Namun, di balik kemajuan itu, ada hak-hak yang tak boleh diabaikan: hak konsumen untuk memilih alat pembayaran yang sah, hak masyarakat untuk mendapatkan akses dan edukasi yang setara, serta hak setiap individu untuk tetap dihargai meski tak selalu mengikuti arus teknologi.
Menolak uang tunai bukan hanya soal kebijakan usaha, tapi bisa menjadi bentuk pengabaian terhadap perlindungan hukum dan rasa keadilan.
Maka, keseimbangan adalah kata kunci. Kita bisa terus mendorong digitalisasi, tapi tetap memberi ruang bagi mereka yang belum siap.
Kita bisa membangun masa depan tanpa menghapus pondasi yang masih dibutuhkan banyak orang.

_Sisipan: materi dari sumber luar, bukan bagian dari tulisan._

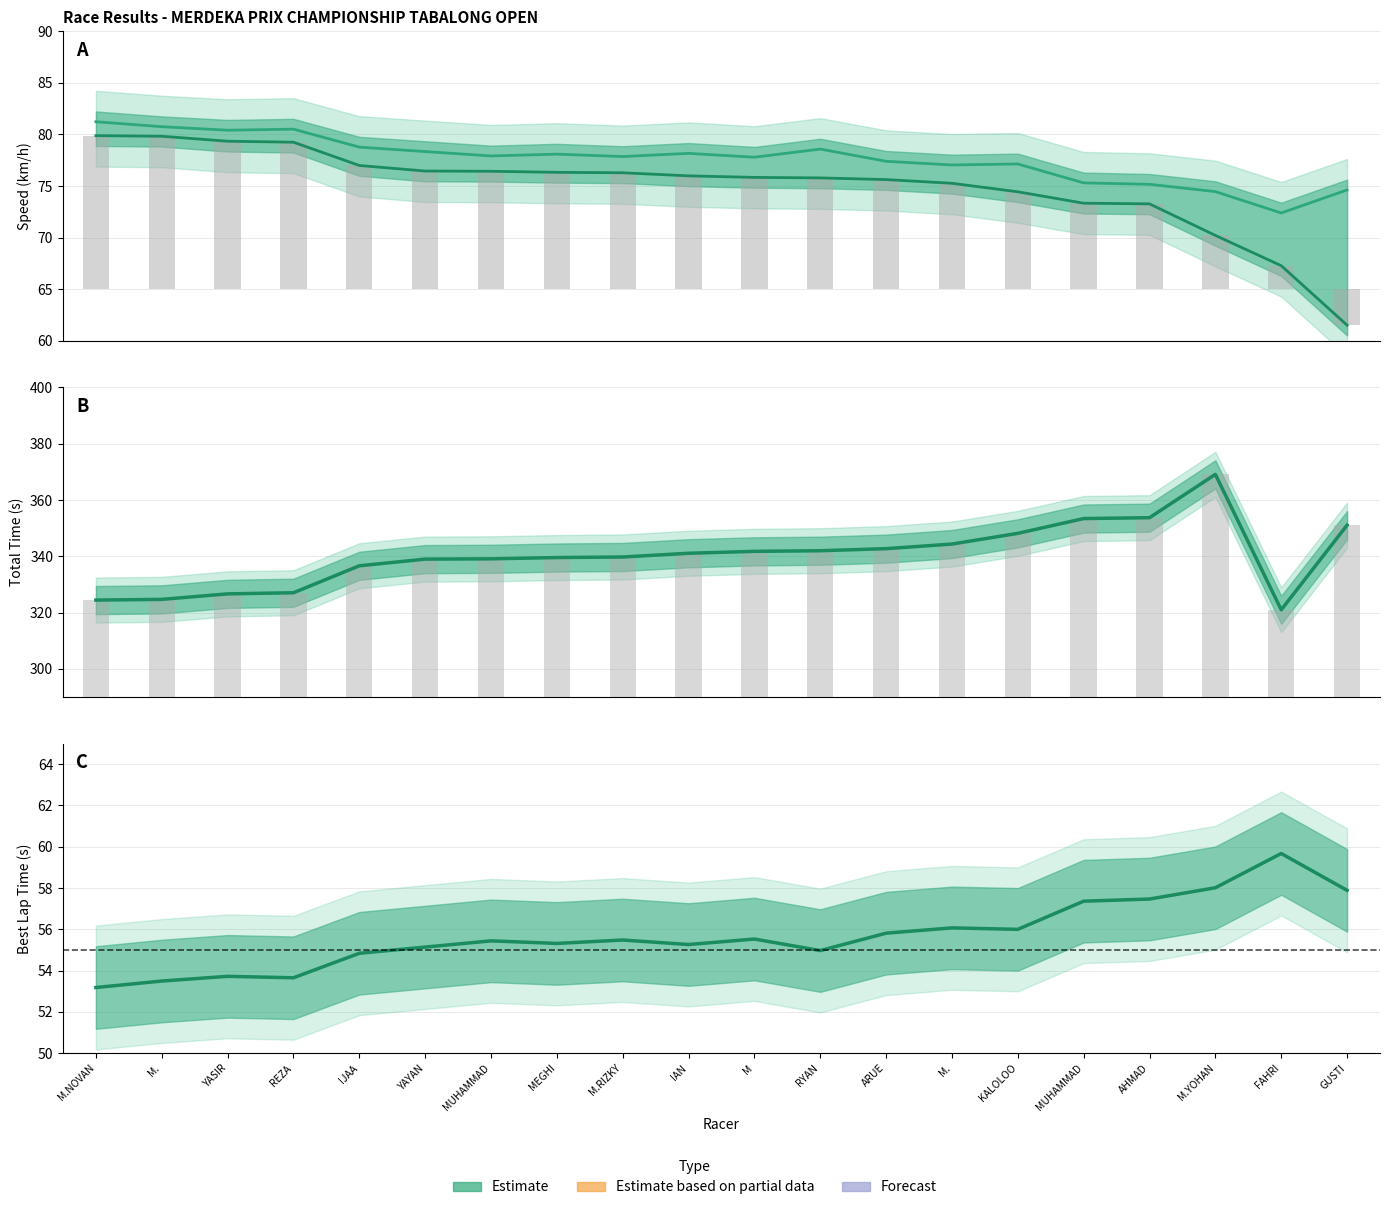

True or false: Total Time has a value of 339.8 at M.RIZKY.

True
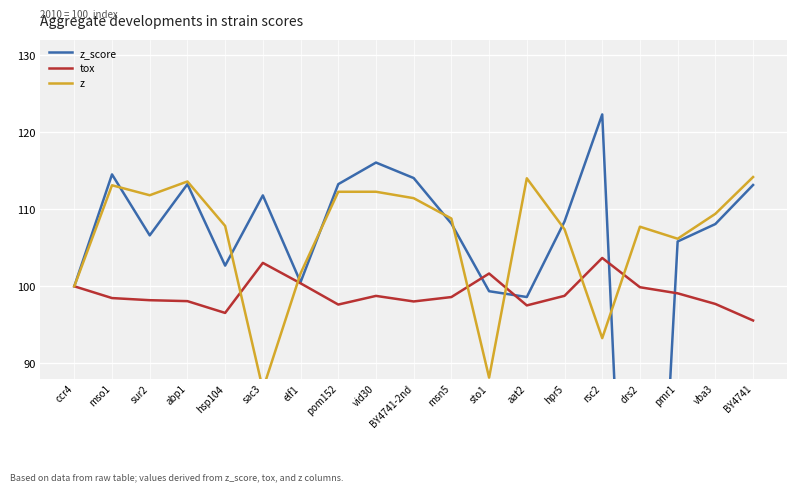

What value does the tox series have at hpr5?

98.8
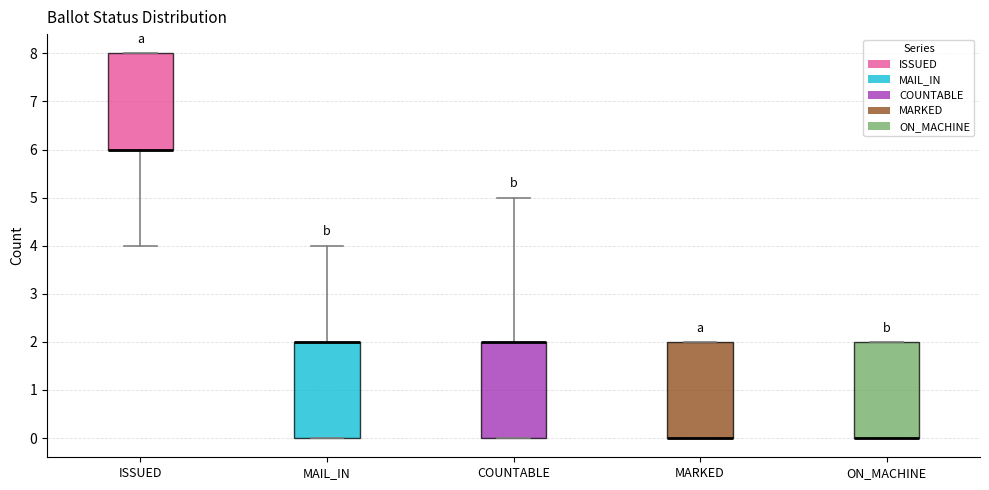

Reading left to right, read every box against the y-axis: the position of its median line, the range the box covers, and the ends of its whiskers. The values are not printed on the chart, so give them approximately, as read against the axis.

ISSUED: median 6 (drawn on the box's lower edge), box 6 to 8, whiskers 4 to 8
MAIL_IN: median 2 (drawn on the box's upper edge), box 0 to 2, whiskers 0 to 4
COUNTABLE: median 2 (drawn on the box's upper edge), box 0 to 2, whiskers 0 to 5
MARKED: median 0 (drawn on the box's lower edge), box 0 to 2, whiskers 0 to 2
ON_MACHINE: median 0 (drawn on the box's lower edge), box 0 to 2, whiskers 0 to 2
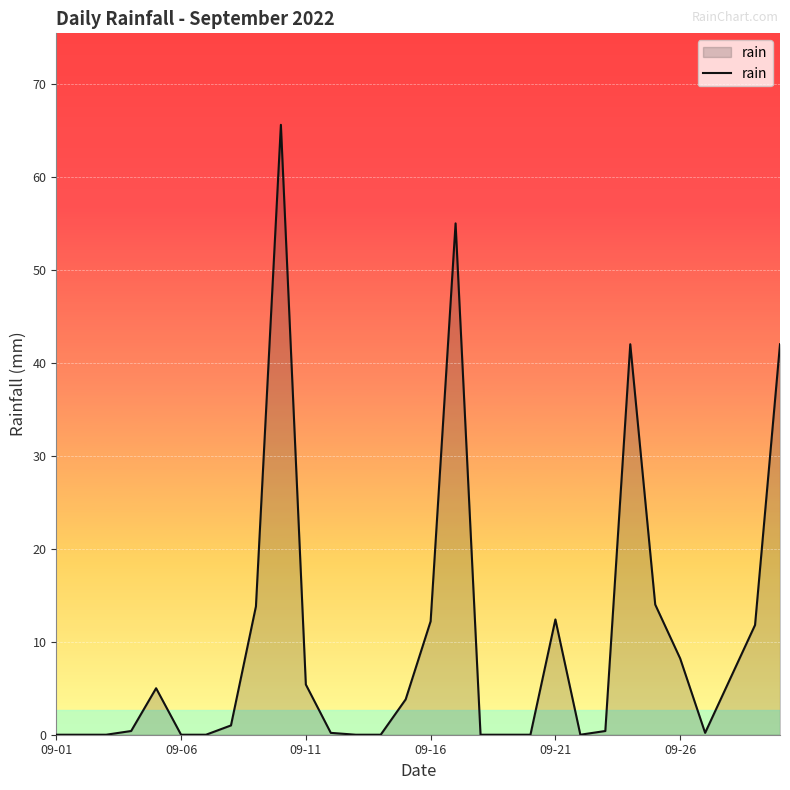

Does the chart display data point markers on the line(s)?

No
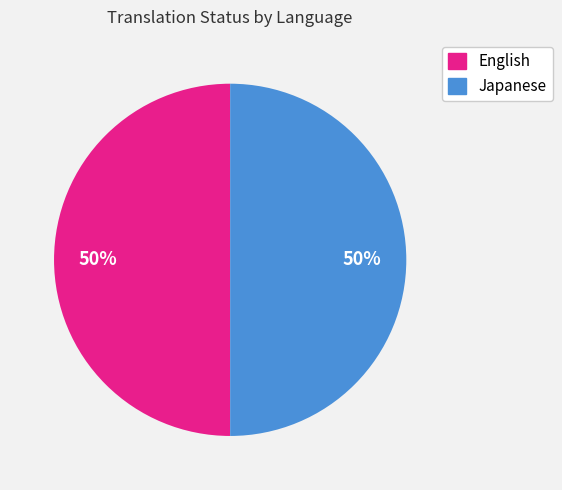

How many slices are in this pie chart?

2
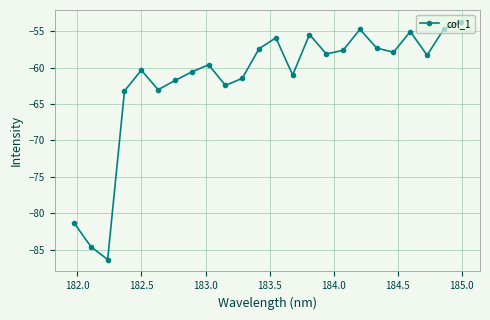

How many interior local peaks (higher than both neighbors) does the data have?

6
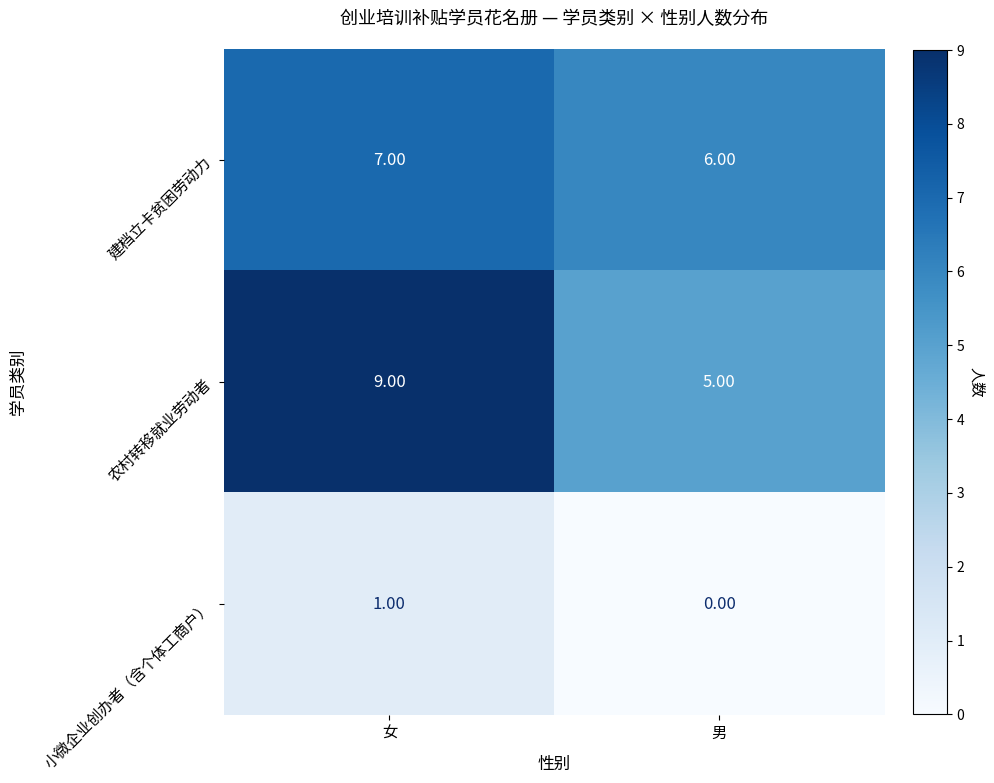

Count the number of categories in the chart.

2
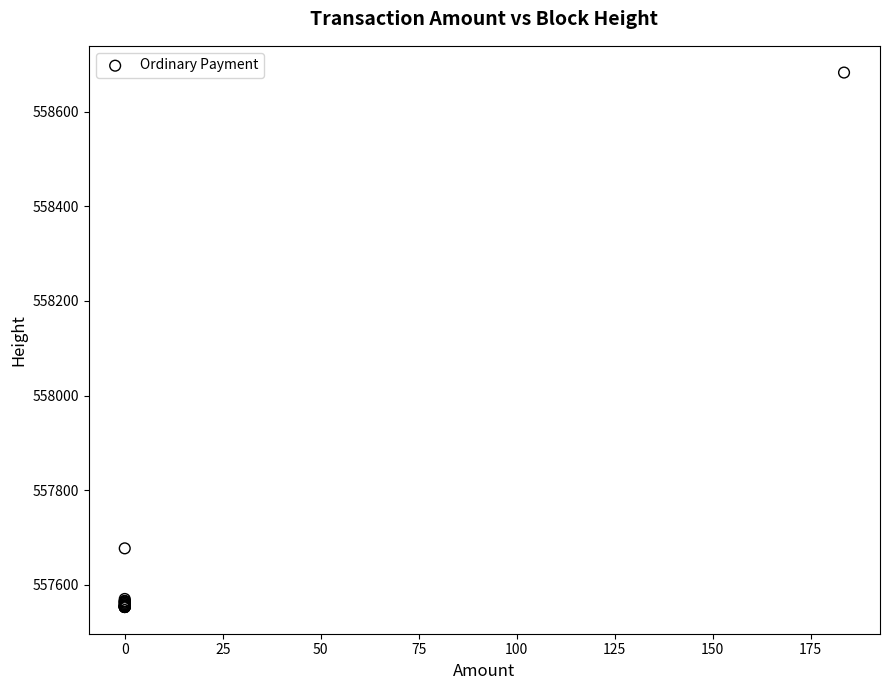

What Y value in the scatter plot is closest to 558118?

557677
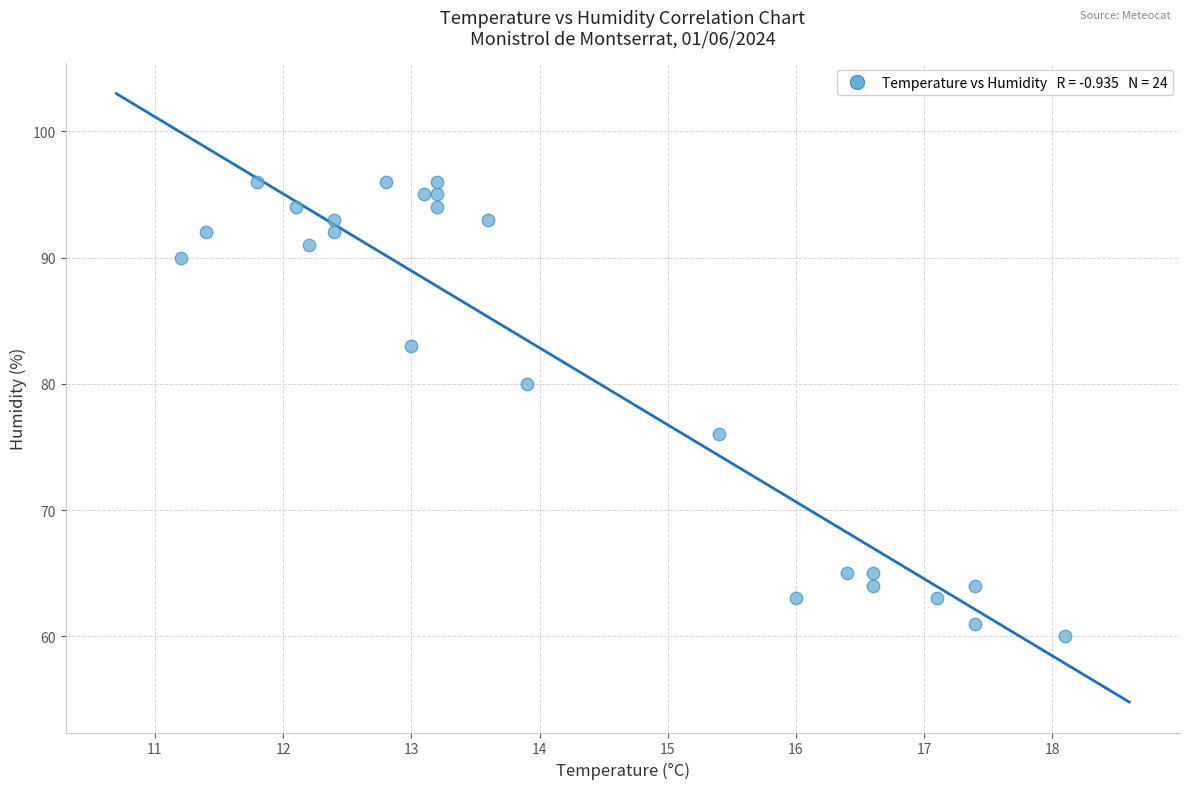

What is the range of Y values (max minus min)?

36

Saatnya membangun sistem pembayaran yang inklusif, adil, dan berpihak pada semua kalangan.
Modernitas tidak boleh mengorbankan kemanusiaan.
Mari pastikan bahwa setiap transaksi bukan hanya efisien, tapi juga berempati. Karena sejatinya, kemajuan tak pernah bermakna jika meninggalkan yang paling lemah di belakang.